WHAT TO PRODUCE: Find all lines in the records that include the word "style", and copy them out.

ENTRIES PROVIDED:

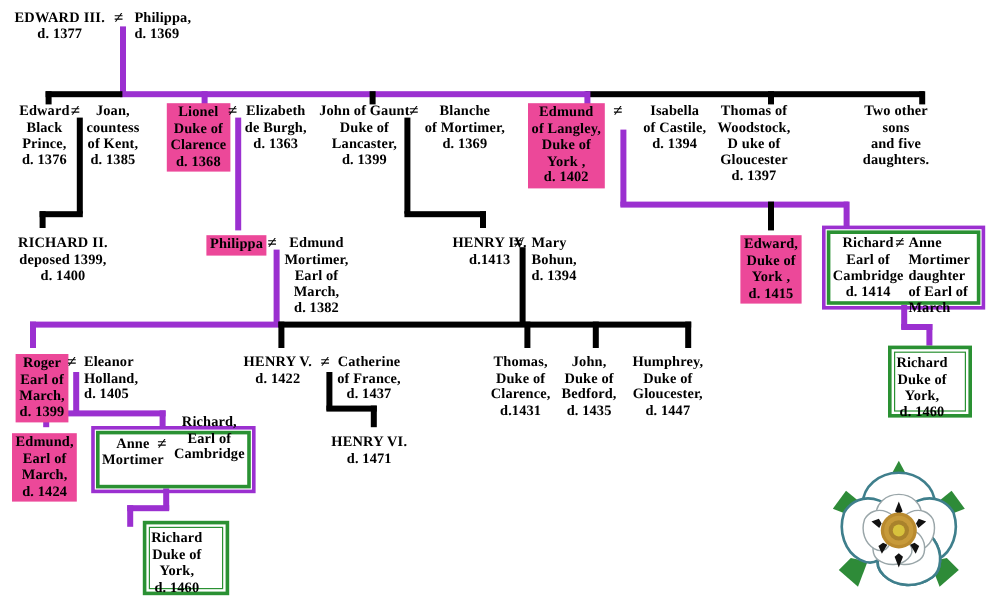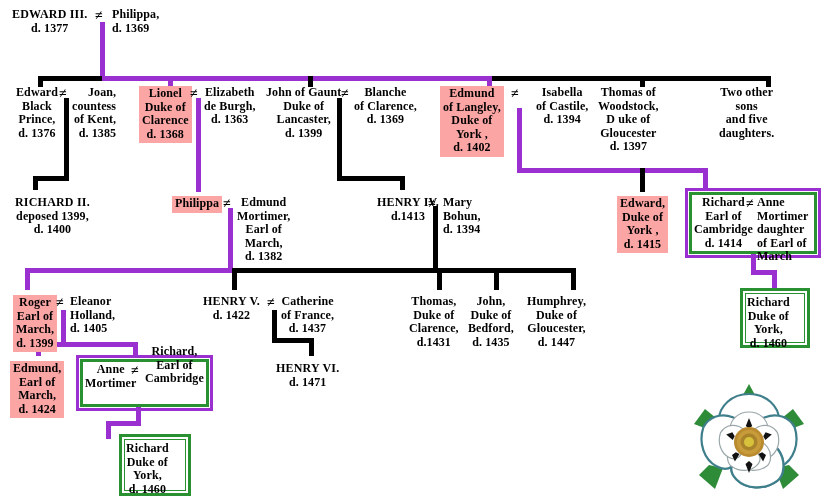--- a/index.html
+++ b/index.html
@@ -147,7 +147,7 @@
     <span class="ln">d. 1376</span>
   </div>
   <div class="eq" style="left:59px;top:86px;">≠</div>
-  <div class="person" style="left:72px;top:86px;text-align:right;">
+  <div class="person" style="left:72px;top:86px;text-align:center;">
     <span class="ln">Joan,</span>
     <span class="ln">countess</span>
     <span class="ln">of Kent,</span>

ANSWER FOR THIS EXERCISE:
   <div class="eq" style="left:59px;top:86px;">≠</div>
-  <div class="person" style="left:72px;top:86px;text-align:right;">
+  <div class="person" style="left:72px;top:86px;text-align:center;">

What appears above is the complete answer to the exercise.